Olympic runner Ryan Hall has had a “crazy journey” filled with amazing highs and difficult lows — and now he’s sharing the backstory surrounding how he discovered true purpose and God’s goodness amid the ebbs and flows.
Hall, author of the new book, “Run the Mile You’re In: Finding God in Every Step” recently shared in an interview that he had a “burning question inside” of his heart when he was just 13 years old. He wondered, “What does it take to become an Olympian?”
Through hard work and dedication, Hall eventually found out, as he worked his way to the Olympics and became one of the fastest runners in America. Along the way, his belief in God sustained him, with Hall proclaiming that his “faith and … running are so connected.”
“[I’ve had a] crazy journey filled with really epic highs and really, really low lows,” Hall said. “I just grew so much in that journey.”
But it wasn’t all smooth sailing. The Olympian explained the challenges he faced when meeting his goals seemed insurmountable — and it felt like he was failing.
Hall said there’s a particular Bible verse that guided him throughout the journey, though.
“One of my favorite Bible verses in Proverbs says, ‘Though a righteous man falls seven times, he rises again,’” Hall said. “I had to tell myself that verse so many times and I find that verse to be really intriguing.”
Hall spent a long time processing the meaning of this particular scripture and sees true power in the fact that the righteous man — despite falling — still identifies with his righteousness.
“That identity gives himself the strength to pick himself up over and over and over again,” he said, noting that this is something he sees in his own story. “It just takes getting up over and over and over again … I invested everything in trying to cultivate this talent I believed I had been given.”

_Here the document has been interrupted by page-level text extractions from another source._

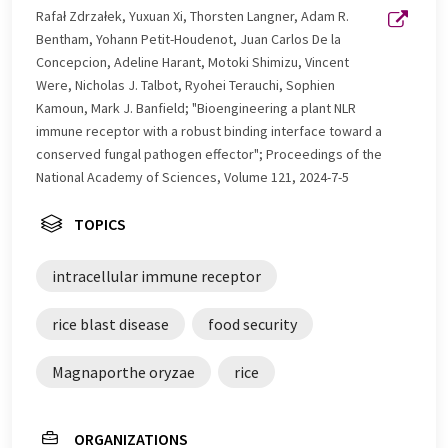
Rafał Zdrzałek, Yuxuan Xi, Thorsten Langner, Adam R.
Bentham, Yohann Petit-Houdenot, Juan Carlos De la
Concepcion, Adeline Harant, Motoki Shimizu, Vincent
Were, Nicholas J. Talbot, Ryohei Terauchi, Sophien
Kamoun, Mark J. Banfield; "Bioengineering a plant NLR
immune receptor with a robust binding interface toward a
conserved fungal pathogen effector"; Proceedings of the
National Academy of Sciences, Volume 121, 2024-7-5
TOPICS
intracellular immune receptor
rice blast disease
food security
Magnaporthe oryzae
rice
ORGANIZATIONS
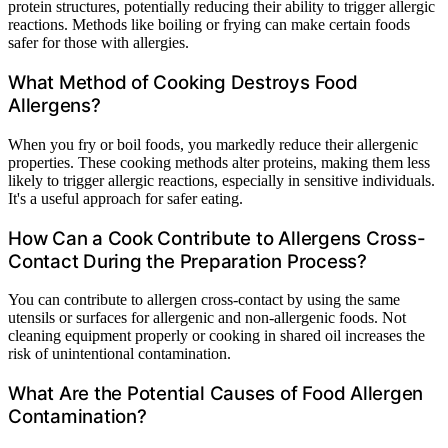
protein structures, potentially reducing their ability to trigger allergic
reactions. Methods like boiling or frying can make certain foods
safer for those with allergies.
What Method of Cooking Destroys Food
Allergens?
When you fry or boil foods, you markedly reduce their allergenic
properties. These cooking methods alter proteins, making them less
likely to trigger allergic reactions, especially in sensitive individuals.
It's a useful approach for safer eating.
How Can a Cook Contribute to Allergens Cross-
Contact During the Preparation Process?
You can contribute to allergen cross-contact by using the same
utensils or surfaces for allergenic and non-allergenic foods. Not
cleaning equipment properly or cooking in shared oil increases the
risk of unintentional contamination.
What Are the Potential Causes of Food Allergen
Contamination?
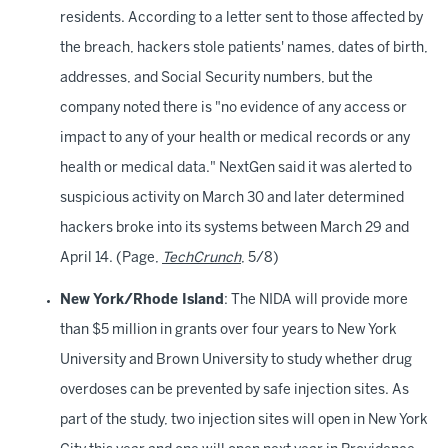
residents. According to a letter sent to those affected by
the breach, hackers stole patients' names, dates of birth,
addresses, and Social Security numbers, but the
company noted there is "no evidence of any access or
impact to any of your health or medical records or any
health or medical data." NextGen said it was alerted to
suspicious activity on March 30 and later determined
hackers broke into its systems between March 29 and
April 14. (Page,
TechCrunch
, 5/8)
New York/Rhode Island
: The NIDA will provide more
than $5 million in grants over four years to New York
University and Brown University to study whether drug
overdoses can be prevented by safe injection sites. As
part of the study, two injection sites will open in New York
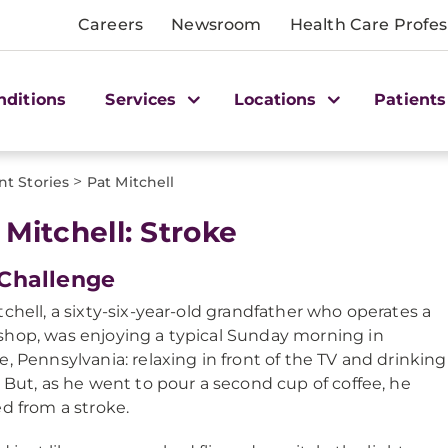
Careers
Newsroom
Health Care Profes
nditions
Services
Locations
Patients
>
nt Stories
Pat Mitchell
 Mitchell: Stroke
Challenge
tchell, a sixty-six-year-old grandfather who operates a
hop, was enjoying a typical Sunday morning in
e, Pennsylvania: relaxing in front of the TV and drinking
. But, as he went to pour a second cup of coffee, he
ed from a stroke.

liHall said it can be devastating when a person faces roadblocks in his or her journey — especially when the steps being taken toward the goal don’t seem to be working out. In the end, though, Hall said he eventually learned to give himself the “grace to fail.”
It is his Christian faith that has truly sustained him, exposing what’s most important in life.
“If you are in a relationship with God you have the best thing you can ever have in life, better than a gold medal, better than any achievement you could achieve,” the Olympian said.